Palestinian prisoners have staged embark a large scale hunger strike to make a series of demands including calling for an end to Israeli occupation’s restrictions on visits and contact with family members. Palestinian detainees held on security grounds are barred from making phone calls to their families. The hunger strike was announced by imprisoned Fatah leader Marwan Barghouthi. A number of other political parties and prisoners have announced they will be joining the strike.
Under international humanitarian law, detainees from occupied territories must be detained in the occupied territory, not in the territory of the occupying power. They must also be allowed to receive visitors, especially near relatives, at regular intervals and as frequently as possible.
According to the Palestinian Prisoner’s Club, a non-governmental organization, there are currently 6,500 Palestinian prisoners, including at least 300 children, detained on security-related grounds in Israeli-run prisons and detention facilities. All but one of the 17 facilities are located inside Israel. The vast majority of prisoners are men, 57 are women, including 13 girls under the age of 18. Thirteen of those imprisoned are Palestinian Legislative Council members. At least 500 people are held without charge or trial in administrative detention, a practice which flouts safeguards required by international law to prevent arbitrary detention. The Palestinian Prisoners' Affairs Commission spokesperson Hasan Abed Rabbo said at least 1,000 prisoners are prohibited from receiving family visits on “security grounds”. He added that currently there are around 15-20 prisoners held in isolation, who are banned from any contact with other prisoners and family visits.

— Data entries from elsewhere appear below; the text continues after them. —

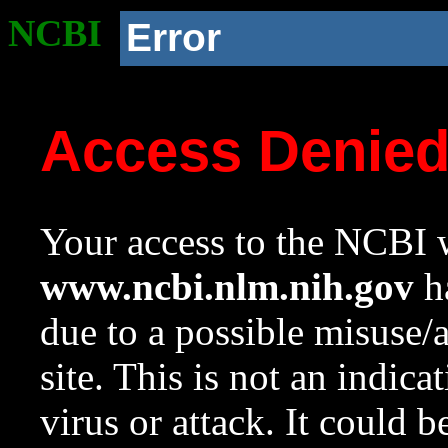
NCBI
Error
Access Denie
Your access to the NCBI w
www.ncbi.nlm.nih.gov
ha
due to a possible misuse/
site. This is not an indica
virus or attack. It could 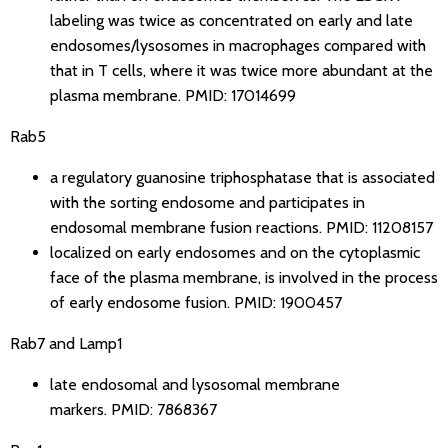
labeling was twice as concentrated on early and late
endosomes/lysosomes in macrophages compared with
that in T cells, where it was twice more abundant at the
plasma membrane.
PMID: 17014699
Rab5
a regulatory guanosine triphosphatase that is associated
with the sorting endosome and participates in
endosomal membrane fusion reactions.
PMID: 11208157
localized on early endosomes and on the cytoplasmic
face of the plasma membrane, is involved in the process
of early endosome fusion.
PMID: 1900457
Rab7 and Lamp1
late endosomal and lysosomal membrane
markers.
PMID: 7868367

According to Israeli Prison Service regulations all prisoners are entitled to family visits once every two weeks. However, in reality, because Palestinians from the Occupied Palestinian Territories must apply for permits to enter Israel, they can visit much less frequently. The Israeli Prison Service regulations also allow the authorities to rescind a prisoner’s right to family visits on security grounds.
Gaza prisoners continue to be most affected by Israeli restrictions as the Israeli military grants permits to families from the Strip only once every two months. This policy affects around 365 prisoners from Gaza currently detained in Israel. In addition, Hamas prisoners along with other prisoners living in the same prison wings, are only permitted one monthly visit, irrespective of where they come from.
According to Addameer Association, for most West Bank residents visiting detained relatives the journey to prison takes between eight to 15 hours depending on the prison and place of residence. Relatives of prisoners are subjected to lengthy body searches and sometimes strip searches.